La Ville de Gatineau a octroyé à Derichebourg un contrat valide de 2017 à 2021 pour la collecte des matières résiduelles.

Une grève pourrait perturber la collecte des matières résiduelles à Gatineau

La collecte des matières résiduelles à Gatineau pourrait être perturbée dès la fin du mois alors qu’une menace de grève plane au-dessus de l’entreprise Derichebourg.

La suite des choses dépendra de l’issue de la ronde de négociations de la dernière chance prévue mercredi entre l’employeur et le syndicat. Les 70 employés de la multinationale européenne sur le territoire gatinois, affiliés à Unifor, sont en quête d’une première convention collective, mais les discussions achoppent sur quelques aspects, principalement la rémunération. 

À l’issue de ce dernier sprint de négociations, une grève pourrait être déclenchée si les deux parties ne parviennent pas à une entente. 

Par contre, comme l’enlèvement des ordures ménagères est assujetti dans une certaine mesure à la Loi sur les services essentiels, il ne pourra y avoir en cas de débrayage une interruption complète du service de ramassage des matières résiduelles. 

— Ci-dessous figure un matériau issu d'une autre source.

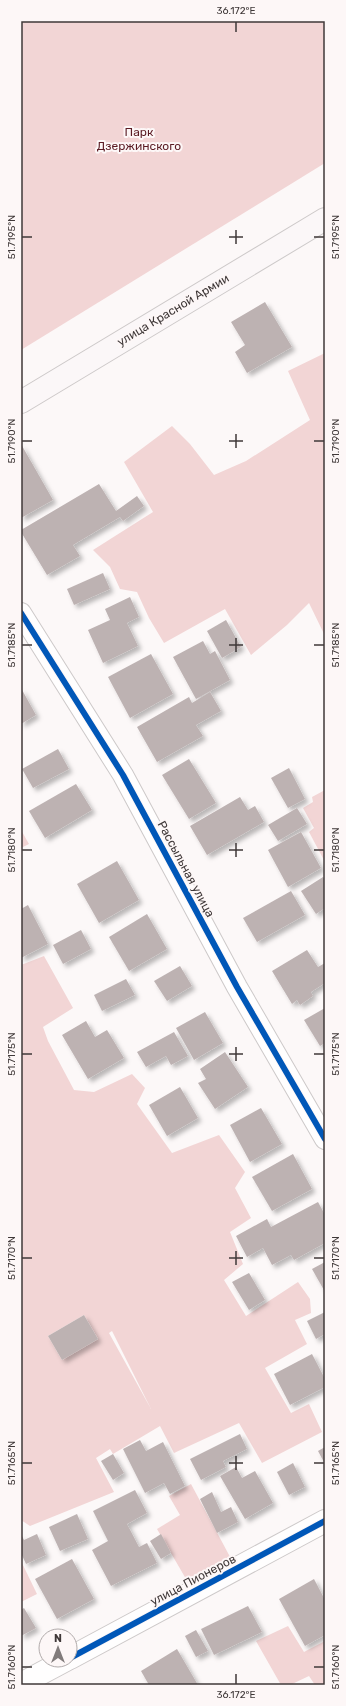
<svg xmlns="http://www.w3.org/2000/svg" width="346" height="1706" font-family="Rubik,sans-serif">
  <defs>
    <filter id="shadow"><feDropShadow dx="3.5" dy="3.5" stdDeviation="2" flood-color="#0004"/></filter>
  </defs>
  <rect width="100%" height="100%" fill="#fcf8f8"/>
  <g fill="#f2d5d5" fill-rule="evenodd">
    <polygon points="21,21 325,21 325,163 21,350"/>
    <polygon points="325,353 325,636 309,603 287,625 251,655 225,609 164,643 149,618 137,592 120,589 110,567 93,550 153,512 124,462 172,426 190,444 214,475 246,461 310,420 288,371"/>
    <polygon points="325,790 325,862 309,832 314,828 303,808 313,802 312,797"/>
    <polygon points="21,830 29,844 21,848"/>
    <path d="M 44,956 L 73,1008 L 43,1027 L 48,1041 L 74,1090 L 94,1092 L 132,1074 L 145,1088 L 137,1104 L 172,1153 L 219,1135 L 245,1172 L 235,1188 L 251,1218 L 230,1232 L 243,1264 L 224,1280 L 246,1316 L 298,1282 L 310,1299 L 311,1313 L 295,1320 L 307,1344 L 265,1368 L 291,1413 L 309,1404 L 322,1432 L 262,1463 L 239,1423 L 174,1453 L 160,1426 L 113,1454 L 110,1449 L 96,1458 L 114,1492 L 30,1526 L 21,1520 L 21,965 ZM 84,1315 L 98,1339 L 62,1360 L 48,1336 ZM 112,1331 L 151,1409 L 109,1333 Z"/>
    <polygon points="191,1484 236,1568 193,1591 157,1529 180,1515 169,1496"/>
    <polygon points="21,1561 37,1594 21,1602"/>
    <polygon points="288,1626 304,1652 325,1641 325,1685 315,1685 309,1676 290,1685 281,1685 256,1641"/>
  </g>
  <g fill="#bdb2b2" filter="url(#shadow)">
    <polygon points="265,302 292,347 247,373 235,352 245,345 231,322"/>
    <polygon points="21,444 53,500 21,518"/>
    <polygon points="99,484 116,511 137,496 144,506 123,521 120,517 73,545 80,556 47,575 21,532 21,530"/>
    <polygon points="103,573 110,589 74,605 67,589"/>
    <polygon points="130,597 139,617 127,623 138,646 103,663 88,630 110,620 105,609"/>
    <polygon points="226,620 241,647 222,658 207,631"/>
    <polygon points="203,641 210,654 215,651 230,680 196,699 173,657"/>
    <polygon points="151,654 173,694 130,718 108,677"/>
    <polygon points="21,688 36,715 21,724"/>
    <polygon points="210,692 221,711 196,725 203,736 157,762 137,727 189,697 192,703"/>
    <polygon points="58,749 69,769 33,788 22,769"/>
    <polygon points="189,759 216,803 189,819 162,775"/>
    <polygon points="289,768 305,799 288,808 271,778"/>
    <polygon points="76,784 92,810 45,838 29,811"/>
    <polygon points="240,797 248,810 255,806 264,822 207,855 190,826"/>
    <polygon points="297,808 307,824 278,841 268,825"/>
    <polygon points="301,832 321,868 288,887 268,850"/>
    <polygon points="117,861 139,900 99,923 77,884"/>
    <polygon points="323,877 325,879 325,908 316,914 301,891"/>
    <polygon points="291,891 305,915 257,942 243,918"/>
    <polygon points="28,905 48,944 21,958 21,909"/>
    <polygon points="147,914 167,949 129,971 109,937"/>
    <polygon points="81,930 91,949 63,964 53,945"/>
    <polygon points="307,950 318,967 325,963 325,983 311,992 313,996 300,1005 297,1000 292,1004 272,971"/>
    <polygon points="180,966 192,986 167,1001 154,981"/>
    <polygon points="126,979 135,995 102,1011 94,995"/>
    <polygon points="325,1008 325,1043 320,1046 304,1020"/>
    <polygon points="205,1012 223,1043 194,1060 176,1028"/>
    <polygon points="86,1021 95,1037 107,1030 124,1058 88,1079 62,1035"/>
    <polygon points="174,1032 188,1056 171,1065 166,1056 146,1067 137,1052"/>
    <polygon points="225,1052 248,1087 215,1109 198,1083 206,1079 200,1069"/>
    <polygon points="180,1087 198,1118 167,1136 149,1105"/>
    <polygon points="261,1108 282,1144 250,1162 230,1125"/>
    <polygon points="293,1154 312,1189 272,1211 252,1177"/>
    <polygon points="318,1202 325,1215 325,1243 294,1260 291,1255 272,1265 263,1248 247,1257 236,1236 267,1219 271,1227"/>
    <polygon points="325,1262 325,1292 312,1269"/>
    <polygon points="249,1273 265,1300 249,1310 232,1282"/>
    <polygon points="325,1312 325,1334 316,1339 307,1321"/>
    <polygon points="84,1315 98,1339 62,1360 48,1336"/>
    <polygon points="312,1354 325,1379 325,1387 290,1405 274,1374"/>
    <polygon points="240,1434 247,1449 223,1461 226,1467 201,1480 190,1459"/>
    <polygon points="140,1440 146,1451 163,1442 185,1486 170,1494 164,1483 145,1493 123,1449"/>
    <polygon points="325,1447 325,1464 318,1451"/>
    <polygon points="113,1454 124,1473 113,1480 101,1461"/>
    <polygon points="293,1463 305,1487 289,1495 277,1472"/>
    <polygon points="236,1467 242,1478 255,1471 273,1503 245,1519 220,1476"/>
    <polygon points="135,1490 147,1513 127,1524 139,1547 147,1543 157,1563 111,1586 92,1550 108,1541 93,1511"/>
    <polygon points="212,1492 221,1512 231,1507 238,1522 217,1533 200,1499"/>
    <polygon points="77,1514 88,1539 60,1551 49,1527"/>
    <polygon points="21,1534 24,1540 37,1534 46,1555 26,1564 21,1553"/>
    <polygon points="161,1534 171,1553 161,1559 150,1541"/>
    <polygon points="72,1559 94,1599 57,1619 35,1579"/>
    <polygon points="314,1579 325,1600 325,1635 305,1646 279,1599"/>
    <polygon points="248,1606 262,1632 214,1655 201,1629"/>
    <polygon points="24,1608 36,1628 21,1636 21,1610"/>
    <polygon points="196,1630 208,1651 196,1657 185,1636"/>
    <polygon points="177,1649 198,1685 149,1685 141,1671"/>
  </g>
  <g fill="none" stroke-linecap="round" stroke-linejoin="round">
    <defs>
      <polyline id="minor" points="21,613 123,775 237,987 325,1139"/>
      <g id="tertiary">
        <polyline points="70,1658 325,1521"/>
        <polyline points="21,1684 66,1660"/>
      </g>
      <polyline id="secondary" points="21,402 325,219"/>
    </defs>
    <use href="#minor" stroke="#cdc9c9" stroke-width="22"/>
    <use href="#tertiary" stroke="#cdc9c9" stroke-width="24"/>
    <use href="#secondary" stroke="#cdc9c9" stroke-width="24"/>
    <use href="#minor" stroke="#fffefe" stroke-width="20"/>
    <use href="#tertiary" stroke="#fffefe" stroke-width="22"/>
    <use href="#secondary" stroke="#fbf7f8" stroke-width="22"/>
    <defs>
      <g id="cycleway">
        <polyline points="21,613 123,775 237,987 325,1139"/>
        <polyline points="70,1658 325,1521"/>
      </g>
    </defs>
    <use href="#cycleway" stroke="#fdf7f7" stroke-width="8"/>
    <use href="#cycleway" stroke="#0057b8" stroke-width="6"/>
  </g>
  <path fill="none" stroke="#3f3838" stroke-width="1.5" d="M 236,22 L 236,32M 236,230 L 236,244M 22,237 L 32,237M 229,237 L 243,237M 314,237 L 324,237M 236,434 L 236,448M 22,441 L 32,441M 229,441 L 243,441M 314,441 L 324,441M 236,638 L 236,652M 22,645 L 32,645M 229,645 L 243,645M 314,645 L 324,645M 236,843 L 236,857M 22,850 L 32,850M 229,850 L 243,850M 314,850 L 324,850M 236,1047 L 236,1061M 22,1054 L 32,1054M 229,1054 L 243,1054M 314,1054 L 324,1054M 236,1251 L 236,1265M 22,1258 L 32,1258M 229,1258 L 243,1258M 314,1258 L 324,1258M 236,1456 L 236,1470M 22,1463 L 32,1463M 229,1463 L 243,1463M 314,1463 L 324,1463M 22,1667 L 32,1667M 314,1667 L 324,1667M 236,1674 L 236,1684"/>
  <g text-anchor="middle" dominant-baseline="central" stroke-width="4" stroke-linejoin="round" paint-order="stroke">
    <g font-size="12" fill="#5b1c24" stroke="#fdf7f7">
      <text x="139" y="132">Парк<tspan x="139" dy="14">Дзержинского</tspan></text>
    </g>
    <g font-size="12" fill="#3f3838" stroke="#fdf7f7">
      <text transform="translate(173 310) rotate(-31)">улица Красной Армии</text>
      <text transform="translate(186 869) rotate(62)">Рассыльная улица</text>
      <text transform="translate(193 1580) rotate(-28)">улица Пионеров</text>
    </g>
  </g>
  <rect width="346" height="1706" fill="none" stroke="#fdf7f7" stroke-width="44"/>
  <g transform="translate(58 1648)"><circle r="19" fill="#fdf7f7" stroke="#b1abab"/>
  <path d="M0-3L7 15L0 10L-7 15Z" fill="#817b7b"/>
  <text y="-6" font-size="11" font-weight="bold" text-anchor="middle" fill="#3f3838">N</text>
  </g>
  <rect x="22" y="22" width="302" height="1662" fill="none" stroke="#3f3838" stroke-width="1.5"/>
  <g font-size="10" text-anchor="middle" fill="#3f3838">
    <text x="236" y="14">36.172°E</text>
    <text transform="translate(11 237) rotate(-90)" y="4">51.7195°N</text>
    <text transform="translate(335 237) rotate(-90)" y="4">51.7195°N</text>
    <text transform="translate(11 441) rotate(-90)" y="4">51.7190°N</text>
    <text transform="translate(335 441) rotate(-90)" y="4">51.7190°N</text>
    <text transform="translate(11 645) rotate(-90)" y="4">51.7185°N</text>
    <text transform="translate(335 645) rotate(-90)" y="4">51.7185°N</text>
    <text transform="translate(11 850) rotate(-90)" y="4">51.7180°N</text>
    <text transform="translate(335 850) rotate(-90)" y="4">51.7180°N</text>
    <text transform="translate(11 1054) rotate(-90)" y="4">51.7175°N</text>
    <text transform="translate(335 1054) rotate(-90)" y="4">51.7175°N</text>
    <text transform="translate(11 1258) rotate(-90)" y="4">51.7170°N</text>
    <text transform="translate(335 1258) rotate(-90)" y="4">51.7170°N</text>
    <text transform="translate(11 1463) rotate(-90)" y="4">51.7165°N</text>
    <text transform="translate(335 1463) rotate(-90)" y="4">51.7165°N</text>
    <text transform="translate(11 1667) rotate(-90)" y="4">51.7160°N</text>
    <text transform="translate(335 1667) rotate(-90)" y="4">51.7160°N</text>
    <text x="236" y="1698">36.172°E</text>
  </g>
</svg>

« On a une rencontre à l’horaire, sauf que c’est clair que si on ne s’entend pas, on va déposer un préavis de grève. Il y aura un protocole à suivre et nous n’en sommes pas encore là, mais on a le mandat de le faire. D’un autre côté, il est évident qu’on espère l’éviter. [...] On doit s’entendre, car c’est sûr qu’il y aurait un impact sur la collecte », explique le représentant d’Unifor, Normand Nault. 

Ce dernier rappelle qu’un préavis doit être acheminé au minimum sept jours ouvrables avant le déclenchement de la grève et qu’il reviendra au syndicat et à l’employeur de s’entendre sur la nature des services à maintenir. Si les parties n’arrivent pas à le faire, ce sera au Tribunal administratif du travail (TAT) de trancher. S’il y a arrêt de travail, le tout ne s’enclencherait donc pas avant le 1er décembre, selon Unifor. 

Des critères précis seront évalués pour déterminer les services jugés essentiels. 

« Les services essentiels reliés à la collecte des ordures varient selon la durée de la grève, la fréquence habituelle des collectes et la saison. Ils varient également selon qu’il s’agit d’une collecte de matières putrescibles dans un secteur résidentiel ou de matières imputrescibles dans un secteur industriel », indique le TAT sur son site web. 

Du côté de l’employeur, on affirme qu’il est faux et prématuré de prétendre qu’il y aura débrayage, estimant que ce n’est qu’une stratégie consistant à resserrer l’étau. 

« Nous en sommes rendus au point monétaire, donc forcément, c’est le jeu des négociations. La grève totale n’est pas possible, alors c’est plutôt rassurant. Je crois que c’est simplement une façon de mettre plus de pression ou encore de la mauvaise volonté. Le syndicat nous a déjà avertis qu’il utiliserait son pouvoir de nuisance pour nous faire plier. On est encore très loin de cette étape-là, la première [le dépôt d’un préavis] n’a même pas été franchie », indique le directeur des activités pour Derichebourg, Cyrille Nottoli. 

Le syndicat prétend que les conditions de travail des employés sont loin d’être roses et que le taux de roulement atteint 200 %. La question salariale demeure le principal point en litige. 

« Les éboueurs gagnent 13 $ l’heure, je ne suis pas certain que les Gatinois s’imaginent cela. Quand Derichebourg a obtenu le contrat qui était auparavant détenu par Waste Management, les employés qui ont été réembauchés pour le même travail sont passés de 15 à 13 $ du jour au lendemain. Et là, Waste Management haussera le taux horaire à 16,10 $ dès 2019. On voudrait un rattrapage. La différence de 3 $ est énorme, c’est un emploi très physique », lance M. Nault. 

Invitée à réagir, la conseillère municipale et présidente de la Commission sur le développement du territoire, l’habitation et l’environnement, Maude Marquis-Bissonnette, a affirmé qu’il n’y avait pas lieu de s’inquiéter pour l’instant.

« On sait qu’ils sont en négociation pour une convention collective alors c’est normal qu’il y ait de la pression de part et d’autre. S’il y a effectivement une grève, la question des services essentiels s’imposera. On va demeurer vigilant », a-t-elle dit. 

Le géant Derichebourg s’est vu il y a deux ans octroyer par la Ville de Gatineau un contrat valide de 2017 à 2021 pour la collecte des matières résiduelles. L’entente de 45 millions $ inclut aussi trois années additionnelles en option.